Meat Allergy From Tick Bites
Beyond paralysis, tick bites can trigger alpha-gal syndrome, a serious and potentially life-threatening allergy to red meat and other mammal-derived products. When a tick bites, it can transfer a sugar molecule called alpha-gal from its saliva into your bloodstream. Your immune system may then flag this molecule as a threat. The next time you eat beef, lamb, pork, or other mammalian meat, your body mounts an allergic reaction that can range from hives and stomach pain to full anaphylaxis.
In the United States, the lone star tick is the primary species linked to alpha-gal syndrome, but in Australia, the paralysis tick has been associated with the condition. Not everyone who is bitten develops the allergy, and researchers still don’t fully understand why some people are affected and others are not. The allergy can persist for months or years after a bite, and repeated tick bites appear to increase the risk.
Other Infections Ticks Can Carry
The paralysis tick has been shown to harbor several potential human pathogens, including bacteria in the Rickettsia family. However, the actual risk of infection for a person bitten by this tick is still not well established. Research on ticks collected from the central coast of New South Wales confirmed the presence of these microorganisms, but how frequently they cause illness in humans remains an open question. The paralysis and allergic risks are currently considered more significant than the infectious disease risk for this species.
How to Safely Remove a Tick
The single most important rule: do not squeeze, twist, or agitate an attached tick. Disturbing a tick causes it to inject more saliva, and more saliva means more toxin and a greater chance of allergic reaction. The official Australian guidance is straightforward: freeze it, don’t squeeze it.
For adult ticks you can see, use an ether-containing freeze spray (available at pharmacies) to kill the tick in place on the skin. Spray the tick, let it die, and allow it to drop off naturally. Do not attempt to pick it out with household tweezers, fingernails, or tick-removal gadgets. Even levering the tick out with fine-tipped tweezers without killing it first is not considered safe, because this method does not prevent allergic reactions or anaphylaxis.

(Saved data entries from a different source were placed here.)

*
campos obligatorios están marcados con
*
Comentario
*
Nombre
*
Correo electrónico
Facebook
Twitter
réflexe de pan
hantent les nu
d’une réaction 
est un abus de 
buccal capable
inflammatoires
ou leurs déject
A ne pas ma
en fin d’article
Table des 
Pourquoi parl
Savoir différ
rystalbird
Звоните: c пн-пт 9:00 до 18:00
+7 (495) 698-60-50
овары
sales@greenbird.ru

If you don’t have a freeze spray available, leave the tick undisturbed and get to a doctor or emergency department as quickly as possible for safe removal.
Danger to Dogs and Cats
Pets, particularly dogs, are highly susceptible to tick paralysis from the Australian paralysis tick. Signs usually appear 5 to 9 days after a tick attaches. You’ll notice weakness in the hind legs first, progressing to the front legs and eventually all four limbs. Australian cases tend to be more severe and faster-moving than tick paralysis in other parts of the world, with full paralysis of all legs developing within hours in some animals.

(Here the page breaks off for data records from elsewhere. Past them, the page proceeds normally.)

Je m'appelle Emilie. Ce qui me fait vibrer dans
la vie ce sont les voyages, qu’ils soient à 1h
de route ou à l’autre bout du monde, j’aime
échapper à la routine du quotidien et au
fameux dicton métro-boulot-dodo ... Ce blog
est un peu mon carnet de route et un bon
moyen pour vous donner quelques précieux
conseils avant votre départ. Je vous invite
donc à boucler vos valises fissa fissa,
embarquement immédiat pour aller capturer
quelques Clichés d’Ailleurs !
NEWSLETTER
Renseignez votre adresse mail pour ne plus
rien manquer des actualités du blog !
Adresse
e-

Other warning signs in pets include drooling, difficulty swallowing, regurgitation, changes in bark or meow, and jaw weakness. In severe cases, the muscles that control breathing can become paralyzed. Sudden deaths have also been reported in the weeks following apparent recovery, which is why veterinarians typically recommend a strict two-week rest period after treatment. If your dog or cat shows hind-leg wobbliness during tick season, a thorough tick search and prompt veterinary care are critical.